Given records Start Marker

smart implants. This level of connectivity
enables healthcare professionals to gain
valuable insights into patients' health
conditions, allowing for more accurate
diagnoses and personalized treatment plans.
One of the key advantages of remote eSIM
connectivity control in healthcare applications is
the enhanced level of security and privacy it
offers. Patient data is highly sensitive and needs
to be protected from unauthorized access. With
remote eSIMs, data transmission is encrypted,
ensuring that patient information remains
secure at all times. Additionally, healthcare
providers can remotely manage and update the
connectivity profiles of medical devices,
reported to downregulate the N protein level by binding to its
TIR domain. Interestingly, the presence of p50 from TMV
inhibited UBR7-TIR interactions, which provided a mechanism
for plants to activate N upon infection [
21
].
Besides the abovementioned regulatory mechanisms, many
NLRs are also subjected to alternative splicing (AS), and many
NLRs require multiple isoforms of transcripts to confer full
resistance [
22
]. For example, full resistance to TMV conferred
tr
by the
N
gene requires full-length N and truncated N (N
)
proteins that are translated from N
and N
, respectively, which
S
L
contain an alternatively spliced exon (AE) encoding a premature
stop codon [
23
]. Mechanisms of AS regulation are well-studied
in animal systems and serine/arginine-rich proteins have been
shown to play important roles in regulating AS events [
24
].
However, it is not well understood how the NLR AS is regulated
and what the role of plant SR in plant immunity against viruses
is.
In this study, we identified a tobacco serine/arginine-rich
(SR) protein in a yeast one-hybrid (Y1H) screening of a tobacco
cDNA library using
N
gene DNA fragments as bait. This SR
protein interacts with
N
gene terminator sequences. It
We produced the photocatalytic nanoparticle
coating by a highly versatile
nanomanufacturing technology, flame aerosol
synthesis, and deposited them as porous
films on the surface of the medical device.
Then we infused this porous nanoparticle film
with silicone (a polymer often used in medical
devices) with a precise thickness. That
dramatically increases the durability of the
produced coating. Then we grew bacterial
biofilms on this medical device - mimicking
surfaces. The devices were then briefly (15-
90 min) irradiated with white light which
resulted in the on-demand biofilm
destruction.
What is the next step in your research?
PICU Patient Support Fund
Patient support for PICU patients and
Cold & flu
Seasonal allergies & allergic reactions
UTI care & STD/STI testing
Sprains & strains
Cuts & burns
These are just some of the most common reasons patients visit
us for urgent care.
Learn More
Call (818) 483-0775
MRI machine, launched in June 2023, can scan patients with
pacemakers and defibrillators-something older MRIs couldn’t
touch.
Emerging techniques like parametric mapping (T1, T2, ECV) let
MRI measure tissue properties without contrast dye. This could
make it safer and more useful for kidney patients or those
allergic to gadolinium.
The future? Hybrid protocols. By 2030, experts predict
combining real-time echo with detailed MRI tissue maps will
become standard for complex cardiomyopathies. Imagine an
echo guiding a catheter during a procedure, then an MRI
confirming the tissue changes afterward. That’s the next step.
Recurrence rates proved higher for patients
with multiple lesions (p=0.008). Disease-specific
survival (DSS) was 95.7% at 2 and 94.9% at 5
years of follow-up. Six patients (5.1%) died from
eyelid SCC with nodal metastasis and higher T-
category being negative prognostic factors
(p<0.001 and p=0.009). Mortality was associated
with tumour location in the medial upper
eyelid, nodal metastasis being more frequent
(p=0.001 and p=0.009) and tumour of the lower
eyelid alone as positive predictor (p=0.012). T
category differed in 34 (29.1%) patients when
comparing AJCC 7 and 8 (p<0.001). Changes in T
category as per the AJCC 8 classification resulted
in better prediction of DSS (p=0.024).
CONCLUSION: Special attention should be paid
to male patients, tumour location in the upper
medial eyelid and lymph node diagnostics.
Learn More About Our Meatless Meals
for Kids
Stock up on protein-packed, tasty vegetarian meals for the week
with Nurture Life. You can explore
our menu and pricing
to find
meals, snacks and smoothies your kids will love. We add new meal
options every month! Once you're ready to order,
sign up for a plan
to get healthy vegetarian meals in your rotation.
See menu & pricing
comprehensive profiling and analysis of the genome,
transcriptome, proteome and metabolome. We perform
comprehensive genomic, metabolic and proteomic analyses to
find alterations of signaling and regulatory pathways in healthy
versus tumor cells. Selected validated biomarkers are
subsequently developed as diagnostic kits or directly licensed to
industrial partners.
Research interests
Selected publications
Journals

Given records End Marker

What the task requires
Output the lines of the records above exactly as they appear, from the line containing "inhibited UBR7-TIR interactions, which" through the line containing "NLRs are also".

Exercise result
inhibited UBR7-TIR interactions, which provided a mechanism
for plants to activate N upon infection [
21
].
Besides the abovementioned regulatory mechanisms, many
NLRs are also subjected to alternative splicing (AS), and many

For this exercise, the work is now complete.